--- Data for this exercise ---

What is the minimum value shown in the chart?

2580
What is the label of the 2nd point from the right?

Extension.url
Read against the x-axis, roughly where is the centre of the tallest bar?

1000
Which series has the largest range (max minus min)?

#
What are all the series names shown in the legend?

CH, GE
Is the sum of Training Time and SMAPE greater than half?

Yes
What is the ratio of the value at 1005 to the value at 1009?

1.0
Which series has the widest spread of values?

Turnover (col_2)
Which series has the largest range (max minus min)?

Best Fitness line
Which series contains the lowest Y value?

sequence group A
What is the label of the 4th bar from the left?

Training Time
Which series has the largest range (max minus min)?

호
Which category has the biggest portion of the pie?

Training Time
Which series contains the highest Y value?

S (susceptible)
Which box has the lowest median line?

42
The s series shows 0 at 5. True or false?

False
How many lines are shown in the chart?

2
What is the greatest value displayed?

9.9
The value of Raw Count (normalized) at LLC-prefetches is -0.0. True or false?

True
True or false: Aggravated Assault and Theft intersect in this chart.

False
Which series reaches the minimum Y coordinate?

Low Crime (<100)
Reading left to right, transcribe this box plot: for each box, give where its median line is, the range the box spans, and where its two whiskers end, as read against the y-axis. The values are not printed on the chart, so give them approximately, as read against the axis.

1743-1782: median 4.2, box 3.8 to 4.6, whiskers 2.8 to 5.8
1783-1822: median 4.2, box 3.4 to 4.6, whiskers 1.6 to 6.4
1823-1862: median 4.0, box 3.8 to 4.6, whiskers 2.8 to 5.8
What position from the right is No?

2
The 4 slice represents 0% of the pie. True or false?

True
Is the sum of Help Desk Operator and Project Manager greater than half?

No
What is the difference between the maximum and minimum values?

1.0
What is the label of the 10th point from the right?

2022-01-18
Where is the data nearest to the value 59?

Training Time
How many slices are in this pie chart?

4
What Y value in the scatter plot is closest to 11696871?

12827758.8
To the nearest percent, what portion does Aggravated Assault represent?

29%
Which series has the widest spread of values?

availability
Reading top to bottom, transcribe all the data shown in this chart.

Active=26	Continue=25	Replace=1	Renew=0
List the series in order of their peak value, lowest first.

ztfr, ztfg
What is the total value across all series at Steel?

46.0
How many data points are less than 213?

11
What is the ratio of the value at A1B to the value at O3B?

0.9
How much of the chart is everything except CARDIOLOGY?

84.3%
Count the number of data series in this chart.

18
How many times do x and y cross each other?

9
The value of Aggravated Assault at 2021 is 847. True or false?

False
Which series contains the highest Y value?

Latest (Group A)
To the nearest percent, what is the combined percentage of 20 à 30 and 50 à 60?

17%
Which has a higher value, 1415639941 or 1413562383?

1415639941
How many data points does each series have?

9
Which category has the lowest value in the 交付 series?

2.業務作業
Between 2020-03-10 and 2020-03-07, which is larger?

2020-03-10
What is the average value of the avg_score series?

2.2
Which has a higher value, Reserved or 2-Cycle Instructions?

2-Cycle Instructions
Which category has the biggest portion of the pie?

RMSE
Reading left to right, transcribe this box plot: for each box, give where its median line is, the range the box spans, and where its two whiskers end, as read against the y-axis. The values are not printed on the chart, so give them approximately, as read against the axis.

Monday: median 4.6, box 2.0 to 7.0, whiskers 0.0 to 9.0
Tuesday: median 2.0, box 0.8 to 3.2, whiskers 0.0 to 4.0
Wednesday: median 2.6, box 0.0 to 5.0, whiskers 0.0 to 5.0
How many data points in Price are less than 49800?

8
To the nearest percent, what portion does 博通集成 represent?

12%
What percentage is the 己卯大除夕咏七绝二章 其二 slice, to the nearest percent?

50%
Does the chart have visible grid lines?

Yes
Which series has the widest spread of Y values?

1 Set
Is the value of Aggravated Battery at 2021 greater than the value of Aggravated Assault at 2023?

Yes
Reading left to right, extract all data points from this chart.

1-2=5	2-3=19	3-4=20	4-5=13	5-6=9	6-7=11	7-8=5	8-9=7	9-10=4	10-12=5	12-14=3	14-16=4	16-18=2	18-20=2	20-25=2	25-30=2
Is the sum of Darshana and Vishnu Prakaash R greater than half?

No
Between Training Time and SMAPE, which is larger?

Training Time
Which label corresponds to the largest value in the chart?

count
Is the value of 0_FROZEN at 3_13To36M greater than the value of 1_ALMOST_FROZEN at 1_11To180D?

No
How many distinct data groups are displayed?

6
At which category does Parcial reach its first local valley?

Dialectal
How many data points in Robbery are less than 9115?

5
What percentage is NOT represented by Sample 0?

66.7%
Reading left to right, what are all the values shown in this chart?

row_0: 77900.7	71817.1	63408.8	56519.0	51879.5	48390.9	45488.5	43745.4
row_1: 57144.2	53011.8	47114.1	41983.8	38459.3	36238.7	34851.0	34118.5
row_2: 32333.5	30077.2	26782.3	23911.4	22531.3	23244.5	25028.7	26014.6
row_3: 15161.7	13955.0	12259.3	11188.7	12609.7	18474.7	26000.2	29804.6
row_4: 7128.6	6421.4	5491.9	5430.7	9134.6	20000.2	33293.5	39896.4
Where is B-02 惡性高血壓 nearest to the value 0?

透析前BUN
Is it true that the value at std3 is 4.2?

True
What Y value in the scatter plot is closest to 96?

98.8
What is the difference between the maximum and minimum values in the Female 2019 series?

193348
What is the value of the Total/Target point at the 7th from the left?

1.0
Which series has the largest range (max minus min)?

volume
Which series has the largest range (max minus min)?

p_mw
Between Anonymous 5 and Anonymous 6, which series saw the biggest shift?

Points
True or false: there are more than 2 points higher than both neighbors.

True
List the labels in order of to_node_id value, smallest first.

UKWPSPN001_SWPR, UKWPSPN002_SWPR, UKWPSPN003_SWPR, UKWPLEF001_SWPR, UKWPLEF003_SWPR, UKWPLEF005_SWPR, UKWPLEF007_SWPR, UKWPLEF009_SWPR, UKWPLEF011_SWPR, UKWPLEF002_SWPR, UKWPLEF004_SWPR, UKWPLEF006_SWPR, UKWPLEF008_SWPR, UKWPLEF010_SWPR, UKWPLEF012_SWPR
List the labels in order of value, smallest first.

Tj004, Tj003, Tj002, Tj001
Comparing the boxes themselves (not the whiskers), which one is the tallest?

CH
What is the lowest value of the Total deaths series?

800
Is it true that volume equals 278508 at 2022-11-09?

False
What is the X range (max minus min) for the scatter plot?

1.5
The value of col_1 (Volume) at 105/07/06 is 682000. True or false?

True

---

Work request: Select every line in the records above that contains the word "ratio", and copy each one out.

Solution to the exercise:
What is the ratio of the value at 1005 to the value at 1009?
What is the ratio of the value at A1B to the value at O3B?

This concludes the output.